◆ **Estratto**:
━━━━
Infatti, verso la fine dell’800, l’ideale di Cenerentola che trova il Principe azzurro viene superato: “nel pubblico in formazione delle lettrici, platea che stava acquisendo una certa alfabetizzazione, scattò, oltre alla voglia di un riscatto attraverso il matrimonio, anche un bisogno di compensazione rispetto alla propria inferiorità sociale. Quindi al sogno romantico si affiancò quello di giustizia”. E la voce di questa platea fu, indiscutibilmente, quella di Carolina Invernizio, la prima a rivolgersi alle “sue gentili lettrici”, determinando una coscienza decisiva, nelle donne, come destinatarie privilegiate di un prodotto letterario, e ponendo così le basi del concetto di solidarietà femminile. Ma è solo la prima. La prima di una lunga serie di grandi, grandissime scrittrici, affiancate da altrettanto grandi, grandissimi scrittori che hanno prodotto migliaia di romanzi di successo. È una scrittrice inglese, ad esempio, di romanzi rosa, a detenere il record di pubblicazioni in un anno. Vi lasciamo al piacere di scoprire chi sia e quale sia il suo record.
━━━━
Voci salvate:

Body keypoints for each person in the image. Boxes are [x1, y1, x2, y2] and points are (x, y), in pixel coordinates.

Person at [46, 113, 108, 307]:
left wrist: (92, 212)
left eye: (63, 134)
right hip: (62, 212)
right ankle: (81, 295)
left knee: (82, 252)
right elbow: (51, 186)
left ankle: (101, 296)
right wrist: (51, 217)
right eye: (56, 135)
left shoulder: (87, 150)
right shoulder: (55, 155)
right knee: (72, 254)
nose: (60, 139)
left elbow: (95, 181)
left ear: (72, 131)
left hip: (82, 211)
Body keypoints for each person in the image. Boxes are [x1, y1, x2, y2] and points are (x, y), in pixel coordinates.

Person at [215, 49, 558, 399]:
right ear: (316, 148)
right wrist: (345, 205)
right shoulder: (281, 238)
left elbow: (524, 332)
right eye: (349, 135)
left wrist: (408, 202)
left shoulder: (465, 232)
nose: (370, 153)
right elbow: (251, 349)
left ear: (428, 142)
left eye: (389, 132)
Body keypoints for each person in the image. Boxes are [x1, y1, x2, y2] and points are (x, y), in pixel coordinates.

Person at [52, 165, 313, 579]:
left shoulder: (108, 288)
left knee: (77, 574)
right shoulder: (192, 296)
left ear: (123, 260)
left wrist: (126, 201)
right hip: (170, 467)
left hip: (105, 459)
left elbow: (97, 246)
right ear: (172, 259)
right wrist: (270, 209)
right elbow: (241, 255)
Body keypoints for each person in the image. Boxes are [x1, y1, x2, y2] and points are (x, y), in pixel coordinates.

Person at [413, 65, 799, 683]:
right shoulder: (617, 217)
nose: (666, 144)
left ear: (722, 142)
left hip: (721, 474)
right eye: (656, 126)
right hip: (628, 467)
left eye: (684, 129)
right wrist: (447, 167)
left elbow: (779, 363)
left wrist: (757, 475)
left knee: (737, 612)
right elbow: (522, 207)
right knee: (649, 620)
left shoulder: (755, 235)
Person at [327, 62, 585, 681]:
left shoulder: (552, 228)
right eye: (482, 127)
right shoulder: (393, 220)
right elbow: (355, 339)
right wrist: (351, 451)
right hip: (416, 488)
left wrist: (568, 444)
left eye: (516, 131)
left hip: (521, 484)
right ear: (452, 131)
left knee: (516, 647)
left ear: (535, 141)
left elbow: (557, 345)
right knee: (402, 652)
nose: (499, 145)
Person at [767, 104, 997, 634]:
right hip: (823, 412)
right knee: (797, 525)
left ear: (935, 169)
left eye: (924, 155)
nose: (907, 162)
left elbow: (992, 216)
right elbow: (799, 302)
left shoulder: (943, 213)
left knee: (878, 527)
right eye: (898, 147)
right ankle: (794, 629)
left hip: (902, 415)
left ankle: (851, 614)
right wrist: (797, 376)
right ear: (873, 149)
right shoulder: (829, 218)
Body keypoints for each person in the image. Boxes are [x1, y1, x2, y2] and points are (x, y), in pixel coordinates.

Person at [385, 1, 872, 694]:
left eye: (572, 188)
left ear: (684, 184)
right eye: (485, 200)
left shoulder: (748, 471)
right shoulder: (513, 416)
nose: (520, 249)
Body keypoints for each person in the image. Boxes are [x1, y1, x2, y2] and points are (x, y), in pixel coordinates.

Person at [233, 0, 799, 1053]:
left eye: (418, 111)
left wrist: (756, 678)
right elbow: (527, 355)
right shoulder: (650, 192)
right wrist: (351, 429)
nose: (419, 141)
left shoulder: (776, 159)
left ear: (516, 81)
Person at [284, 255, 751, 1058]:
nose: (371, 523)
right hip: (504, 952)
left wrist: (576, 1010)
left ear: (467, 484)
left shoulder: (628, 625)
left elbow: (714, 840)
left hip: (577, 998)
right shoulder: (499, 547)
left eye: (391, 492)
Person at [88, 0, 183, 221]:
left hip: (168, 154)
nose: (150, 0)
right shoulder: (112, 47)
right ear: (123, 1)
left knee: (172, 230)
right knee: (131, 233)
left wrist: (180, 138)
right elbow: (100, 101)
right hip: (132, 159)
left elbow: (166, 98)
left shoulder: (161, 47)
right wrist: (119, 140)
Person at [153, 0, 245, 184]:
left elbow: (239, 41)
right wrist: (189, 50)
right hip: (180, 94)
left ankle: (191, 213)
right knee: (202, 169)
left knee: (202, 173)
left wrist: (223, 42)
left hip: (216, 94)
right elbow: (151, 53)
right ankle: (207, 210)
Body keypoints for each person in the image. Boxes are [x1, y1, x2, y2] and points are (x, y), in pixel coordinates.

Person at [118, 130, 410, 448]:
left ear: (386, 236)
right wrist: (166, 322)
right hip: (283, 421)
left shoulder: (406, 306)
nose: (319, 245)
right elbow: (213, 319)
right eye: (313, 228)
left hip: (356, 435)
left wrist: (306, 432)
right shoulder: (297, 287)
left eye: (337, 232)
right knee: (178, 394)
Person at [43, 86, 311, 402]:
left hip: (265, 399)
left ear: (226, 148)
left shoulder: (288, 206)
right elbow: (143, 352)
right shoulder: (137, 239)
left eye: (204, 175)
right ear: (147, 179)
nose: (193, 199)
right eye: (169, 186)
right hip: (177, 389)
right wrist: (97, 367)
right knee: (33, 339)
━━━━
◆ **Istruzioni**:
- a) Riassuma in un elenco puntato il paragrafo dell'estratto che comincia con «Infatti, verso la fine dell’800», conservandone i fatti principali.
- b) Secondo l'estratto, di quale nazionalità è la scrittrice di romanzi rosa che detiene il record di pubblicazioni in un anno?

◆ **Risposte**:
- a)
- Verso la fine dell'Ottocento viene superato l'ideale di Cenerentola che trova il Principe azzurro.
- Nel pubblico delle lettrici, che stava acquisendo una certa alfabetizzazione, al desiderio di riscatto attraverso il matrimonio si aggiunse un bisogno di compensazione per la propria inferiorità sociale. Al sogno romantico si affiancò così quello di giustizia.
- La voce di questo pubblico fu Carolina Invernizio, la prima a rivolgersi alle «sue gentili lettrici». In questo modo rese le donne consapevoli di essere destinatarie privilegiate di un prodotto letterario e pose le basi del concetto di solidarietà femminile.
- Dopo di lei venne una lunga serie di grandi scrittrici e di grandi scrittori, autori di migliaia di romanzi di successo.
- Il record di pubblicazioni in un anno appartiene a una scrittrice inglese di romanzi rosa.

- b) È inglese.